# DATA FOR ANALYSIS
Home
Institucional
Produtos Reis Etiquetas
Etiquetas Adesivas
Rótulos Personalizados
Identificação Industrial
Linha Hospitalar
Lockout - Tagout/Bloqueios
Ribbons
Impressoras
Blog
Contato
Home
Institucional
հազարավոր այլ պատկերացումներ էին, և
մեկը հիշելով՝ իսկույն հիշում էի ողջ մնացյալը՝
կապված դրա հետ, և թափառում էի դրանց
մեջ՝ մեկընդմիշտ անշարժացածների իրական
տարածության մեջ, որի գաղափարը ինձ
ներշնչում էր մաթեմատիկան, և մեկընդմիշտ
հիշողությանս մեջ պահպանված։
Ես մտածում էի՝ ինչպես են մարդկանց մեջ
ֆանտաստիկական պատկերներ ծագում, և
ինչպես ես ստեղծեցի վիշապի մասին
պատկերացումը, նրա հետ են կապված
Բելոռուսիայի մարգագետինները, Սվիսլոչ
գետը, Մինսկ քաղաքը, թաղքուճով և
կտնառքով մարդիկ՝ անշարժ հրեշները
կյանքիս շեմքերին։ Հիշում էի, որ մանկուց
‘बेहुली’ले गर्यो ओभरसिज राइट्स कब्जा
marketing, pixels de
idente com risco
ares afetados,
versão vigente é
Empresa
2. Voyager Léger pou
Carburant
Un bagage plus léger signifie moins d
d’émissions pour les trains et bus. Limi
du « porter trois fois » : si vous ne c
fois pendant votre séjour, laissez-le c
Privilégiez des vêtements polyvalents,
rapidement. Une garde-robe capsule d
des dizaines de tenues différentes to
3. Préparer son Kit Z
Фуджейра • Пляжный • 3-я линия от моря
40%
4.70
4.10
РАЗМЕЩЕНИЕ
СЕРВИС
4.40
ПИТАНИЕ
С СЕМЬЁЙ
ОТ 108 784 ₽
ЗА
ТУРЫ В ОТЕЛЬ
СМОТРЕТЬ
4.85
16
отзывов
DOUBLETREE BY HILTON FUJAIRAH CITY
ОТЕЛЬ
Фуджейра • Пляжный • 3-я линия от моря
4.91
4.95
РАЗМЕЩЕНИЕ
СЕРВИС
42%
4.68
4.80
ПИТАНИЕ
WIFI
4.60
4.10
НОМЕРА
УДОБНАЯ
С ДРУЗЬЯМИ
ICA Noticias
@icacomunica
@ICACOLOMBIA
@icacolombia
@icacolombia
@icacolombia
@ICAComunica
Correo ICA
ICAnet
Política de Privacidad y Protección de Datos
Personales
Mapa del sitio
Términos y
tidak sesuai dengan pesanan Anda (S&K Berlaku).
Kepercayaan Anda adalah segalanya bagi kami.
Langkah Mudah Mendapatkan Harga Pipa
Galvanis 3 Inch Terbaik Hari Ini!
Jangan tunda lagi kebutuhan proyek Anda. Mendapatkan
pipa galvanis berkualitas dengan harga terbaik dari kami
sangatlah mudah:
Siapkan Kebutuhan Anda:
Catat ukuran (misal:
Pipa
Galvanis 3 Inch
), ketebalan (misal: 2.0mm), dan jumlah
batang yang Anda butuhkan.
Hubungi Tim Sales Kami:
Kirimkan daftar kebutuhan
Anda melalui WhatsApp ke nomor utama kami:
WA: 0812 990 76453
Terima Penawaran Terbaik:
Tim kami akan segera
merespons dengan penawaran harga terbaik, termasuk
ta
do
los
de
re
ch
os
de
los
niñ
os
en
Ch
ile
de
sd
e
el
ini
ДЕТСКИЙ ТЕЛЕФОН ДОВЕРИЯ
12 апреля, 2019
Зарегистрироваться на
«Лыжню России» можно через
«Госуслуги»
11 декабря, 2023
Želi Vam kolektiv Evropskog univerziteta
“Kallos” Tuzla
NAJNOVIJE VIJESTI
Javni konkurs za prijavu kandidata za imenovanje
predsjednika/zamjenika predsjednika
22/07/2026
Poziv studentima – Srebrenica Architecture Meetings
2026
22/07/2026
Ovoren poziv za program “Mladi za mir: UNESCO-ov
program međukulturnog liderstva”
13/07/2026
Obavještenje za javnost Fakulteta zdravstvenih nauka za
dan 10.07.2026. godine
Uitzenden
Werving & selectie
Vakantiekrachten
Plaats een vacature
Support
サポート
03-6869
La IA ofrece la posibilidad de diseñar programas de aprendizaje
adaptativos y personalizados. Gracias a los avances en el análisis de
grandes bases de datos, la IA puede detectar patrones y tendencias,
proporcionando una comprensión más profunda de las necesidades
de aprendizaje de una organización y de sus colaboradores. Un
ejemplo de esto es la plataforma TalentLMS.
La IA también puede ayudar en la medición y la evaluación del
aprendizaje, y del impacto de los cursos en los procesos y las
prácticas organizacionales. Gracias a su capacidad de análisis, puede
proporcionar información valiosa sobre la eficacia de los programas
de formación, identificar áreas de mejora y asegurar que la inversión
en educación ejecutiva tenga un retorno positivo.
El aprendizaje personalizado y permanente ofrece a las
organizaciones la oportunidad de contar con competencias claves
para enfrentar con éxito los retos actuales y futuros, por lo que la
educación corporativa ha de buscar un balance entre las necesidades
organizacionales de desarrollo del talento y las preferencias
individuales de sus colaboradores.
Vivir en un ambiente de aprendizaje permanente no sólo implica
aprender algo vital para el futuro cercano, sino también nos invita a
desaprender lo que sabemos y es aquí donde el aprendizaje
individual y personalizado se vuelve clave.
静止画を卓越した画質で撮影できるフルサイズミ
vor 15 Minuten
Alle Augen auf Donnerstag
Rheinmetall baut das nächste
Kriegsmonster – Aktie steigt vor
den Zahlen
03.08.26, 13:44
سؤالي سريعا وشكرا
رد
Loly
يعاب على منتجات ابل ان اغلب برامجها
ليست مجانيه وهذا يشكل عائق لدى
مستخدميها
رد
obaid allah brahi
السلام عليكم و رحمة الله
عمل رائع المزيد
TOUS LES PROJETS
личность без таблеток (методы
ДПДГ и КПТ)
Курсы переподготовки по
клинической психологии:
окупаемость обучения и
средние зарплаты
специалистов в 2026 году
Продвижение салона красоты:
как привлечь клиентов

# YOUR ASSIGNMENT
Write each line above out exactly.

# TASK SOLUTION
Home
Institucional
Produtos Reis Etiquetas
Etiquetas Adesivas
Rótulos Personalizados
Identificação Industrial
Linha Hospitalar
Lockout - Tagout/Bloqueios
Ribbons
Impressoras
Blog
Contato
Home
Institucional
հազարավոր այլ պատկերացումներ էին, և
մեկը հիշելով՝ իսկույն հիշում էի ողջ մնացյալը՝
կապված դրա հետ, և թափառում էի դրանց
մեջ՝ մեկընդմիշտ անշարժացածների իրական
տարածության մեջ, որի գաղափարը ինձ
ներշնչում էր մաթեմատիկան, և մեկընդմիշտ
հիշողությանս մեջ պահպանված։
Ես մտածում էի՝ ինչպես են մարդկանց մեջ
ֆանտաստիկական պատկերներ ծագում, և
ինչպես ես ստեղծեցի վիշապի մասին
պատկերացումը, նրա հետ են կապված
Բելոռուսիայի մարգագետինները, Սվիսլոչ
գետը, Մինսկ քաղաքը, թաղքուճով և
կտնառքով մարդիկ՝ անշարժ հրեշները
կյանքիս շեմքերին։ Հիշում էի, որ մանկուց
‘बेहुली’ले गर्यो ओभरसिज राइट्स कब्जा
marketing, pixels de
idente com risco
ares afetados,
versão vigente é
Empresa
2. Voyager Léger pou
Carburant
Un bagage plus léger signifie moins d
d’émissions pour les trains et bus. Limi
du « porter trois fois » : si vous ne c
fois pendant votre séjour, laissez-le c
Privilégiez des vêtements polyvalents,
rapidement. Une garde-robe capsule d
des dizaines de tenues différentes to
3. Préparer son Kit Z
Фуджейра • Пляжный • 3-я линия от моря
40%
4.70
4.10
РАЗМЕЩЕНИЕ
СЕРВИС
4.40
ПИТАНИЕ
С СЕМЬЁЙ
ОТ 108 784 ₽
ЗА
ТУРЫ В ОТЕЛЬ
СМОТРЕТЬ
4.85
16
отзывов
DOUBLETREE BY HILTON FUJAIRAH CITY
ОТЕЛЬ
Фуджейра • Пляжный • 3-я линия от моря
4.91
4.95
РАЗМЕЩЕНИЕ
СЕРВИС
42%
4.68
4.80
ПИТАНИЕ
WIFI
4.60
4.10
НОМЕРА
УДОБНАЯ
С ДРУЗЬЯМИ
ICA Noticias
@icacomunica
@ICACOLOMBIA
@icacolombia
@icacolombia
@icacolombia
@ICAComunica
Correo ICA
ICAnet
Política de Privacidad y Protección de Datos
Personales
Mapa del sitio
Términos y
tidak sesuai dengan pesanan Anda (S&K Berlaku).
Kepercayaan Anda adalah segalanya bagi kami.
Langkah Mudah Mendapatkan Harga Pipa
Galvanis 3 Inch Terbaik Hari Ini!
Jangan tunda lagi kebutuhan proyek Anda. Mendapatkan
pipa galvanis berkualitas dengan harga terbaik dari kami
sangatlah mudah:
Siapkan Kebutuhan Anda:
Catat ukuran (misal:
Pipa
Galvanis 3 Inch
), ketebalan (misal: 2.0mm), dan jumlah
batang yang Anda butuhkan.
Hubungi Tim Sales Kami:
Kirimkan daftar kebutuhan
Anda melalui WhatsApp ke nomor utama kami:
WA: 0812 990 76453
Terima Penawaran Terbaik:
Tim kami akan segera
merespons dengan penawaran harga terbaik, termasuk
ta
do
los
de
re
ch
os
de
los
niñ
os
en
Ch
ile
de
sd
e
el
ini
ДЕТСКИЙ ТЕЛЕФОН ДОВЕРИЯ
12 апреля, 2019
Зарегистрироваться на
«Лыжню России» можно через
«Госуслуги»
11 декабря, 2023
Želi Vam kolektiv Evropskog univerziteta
“Kallos” Tuzla
NAJNOVIJE VIJESTI
Javni konkurs za prijavu kandidata za imenovanje
predsjednika/zamjenika predsjednika
22/07/2026
Poziv studentima – Srebrenica Architecture Meetings
2026
22/07/2026
Ovoren poziv za program “Mladi za mir: UNESCO-ov
program međukulturnog liderstva”
13/07/2026
Obavještenje za javnost Fakulteta zdravstvenih nauka za
dan 10.07.2026. godine
Uitzenden
Werving & selectie
Vakantiekrachten
Plaats een vacature
Support
サポート
03-6869
La IA ofrece la posibilidad de diseñar programas de aprendizaje
adaptativos y personalizados. Gracias a los avances en el análisis de
grandes bases de datos, la IA puede detectar patrones y tendencias,
proporcionando una comprensión más profunda de las necesidades
de aprendizaje de una organización y de sus colaboradores. Un
ejemplo de esto es la plataforma TalentLMS.
La IA también puede ayudar en la medición y la evaluación del
aprendizaje, y del impacto de los cursos en los procesos y las
prácticas organizacionales. Gracias a su capacidad de análisis, puede
proporcionar información valiosa sobre la eficacia de los programas
de formación, identificar áreas de mejora y asegurar que la inversión
en educación ejecutiva tenga un retorno positivo.
El aprendizaje personalizado y permanente ofrece a las
organizaciones la oportunidad de contar con competencias claves
para enfrentar con éxito los retos actuales y futuros, por lo que la
educación corporativa ha de buscar un balance entre las necesidades
organizacionales de desarrollo del talento y las preferencias
individuales de sus colaboradores.
Vivir en un ambiente de aprendizaje permanente no sólo implica
aprender algo vital para el futuro cercano, sino también nos invita a
desaprender lo que sabemos y es aquí donde el aprendizaje
individual y personalizado se vuelve clave.
静止画を卓越した画質で撮影できるフルサイズミ
vor 15 Minuten
Alle Augen auf Donnerstag
Rheinmetall baut das nächste
Kriegsmonster – Aktie steigt vor
den Zahlen
03.08.26, 13:44
سؤالي سريعا وشكرا
رد
Loly
يعاب على منتجات ابل ان اغلب برامجها
ليست مجانيه وهذا يشكل عائق لدى
مستخدميها
رد
obaid allah brahi
السلام عليكم و رحمة الله
عمل رائع المزيد
TOUS LES PROJETS
личность без таблеток (методы
ДПДГ и КПТ)
Курсы переподготовки по
клинической психологии:
окупаемость обучения и
средние зарплаты
специалистов в 2026 году
Продвижение салона красоты:
как привлечь клиентов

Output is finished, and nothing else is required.